At first I thought you could just say well if you pay 10% less juice, that's the same as getting an extra 10% on the spread, so -9 (-110) would be the same as -10 (+101), but it doesn't work that way. For instance, if the spread were -2 (-110), you couldn't then just say that if you doubled the juice (-220), you could then half the spread (-1), making -2 (-110) = -1 (-220), even though it's technically half/double for both.
So, if any of you are still following along, how does this work? Is there a website or chart or something that when to buy/sell points and for what? Would be great if there were a calculator where you enter in all the lines and their juices, and then it would tell you which to choose.
I just joined 5Dimes, and it's so hard to know which to choose of all your spread options. For instance, for tonight's Bulls game, I chose the -4 +101, but I could have chosen -3.5 (-110). I think I might be too caught up in the juice, choosing better juice over an extra half point. How should I approach this? I know you can't just say well if you pay 10% less juice, that's like getting an extra 10% on the spread, so a 10 point spread would then be like an 11 point spread; can't do it like that.
There is a defined historical distribution for winning margins in different sporting events. The Wiz has posted something like that on NFL games, I think. My guess is that a 4 point favorite will win in the NBA by exactly 4 points around 6% of the time. So 6% of the time you turn a win at -110 into a push. That is weighed against the times you would win more at +101 than at -110. Of course my 6% is just a guess. If it is 2% then clearly laying 4 is better. If it is 10% then clearly laying 3.5 is better.
I'm gonna go Google for now, but I just thought maybe the Wizard would have something better than what I can find.
Some people describe Sports Books as The Sharpies versus The Casinos but its also been described as The Sharpies versus The Fans (With Fans being both idiots with some sort of emotional loyalty to a team and also bettors who merely think they are Sharpies but have insufficient information and insufficient skills to be nimble).

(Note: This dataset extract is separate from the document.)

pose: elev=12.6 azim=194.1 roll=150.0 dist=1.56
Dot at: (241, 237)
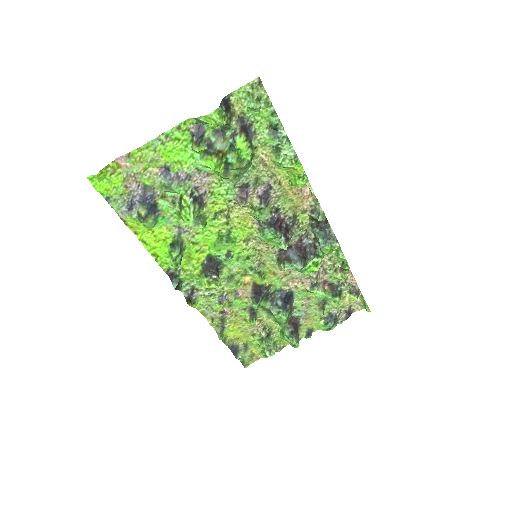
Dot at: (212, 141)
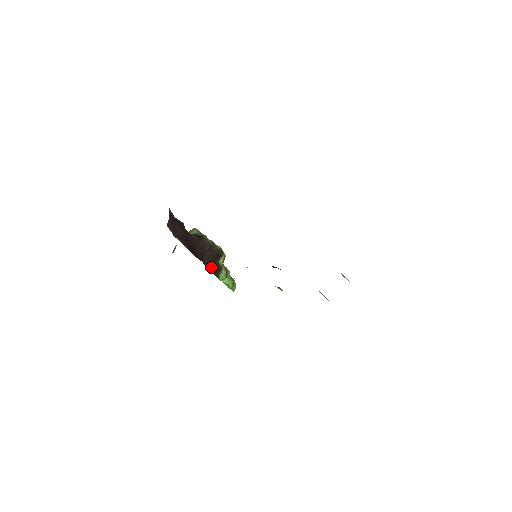
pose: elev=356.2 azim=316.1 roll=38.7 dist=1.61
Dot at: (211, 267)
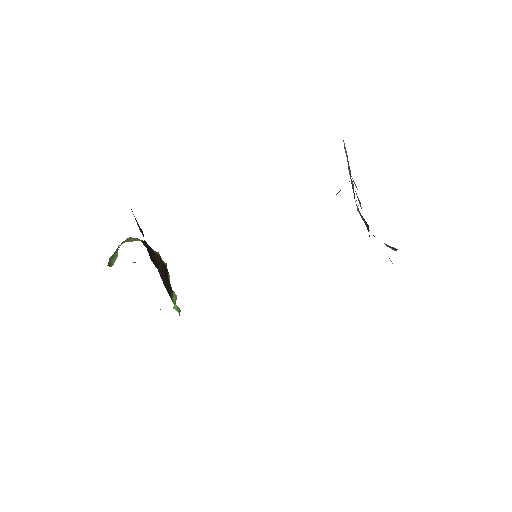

It must be similar to the mega-traders who put their servers in New Jersey to be a few milliseconds closer to the electronic stock exchange. Anyone who is more distant will tele-trade at a disadvantage. Sounds like the arbitrage of points requires a nimble computer program.
Way beyond my computer and its anemic squirrel.
It must be similar to the mega-traders who put their servers in New Jersey to be a few milliseconds closer to the electronic stock exchange. Anyone who is more distant will tele-trade at a disadvantage.
Won't you agree, able to look a few millisecond into the future would be worth moving to New Jersey ? Especially if you trade within milliseconds.
Obviously not everyone has the bankroll (or patience) to deal with line pricing at multiple sites, but I would guess that for the average handicapper, spending 30 extra minutes a day shopping lines would yield a better long term player return than 30 extra minutes a day analyzing contests.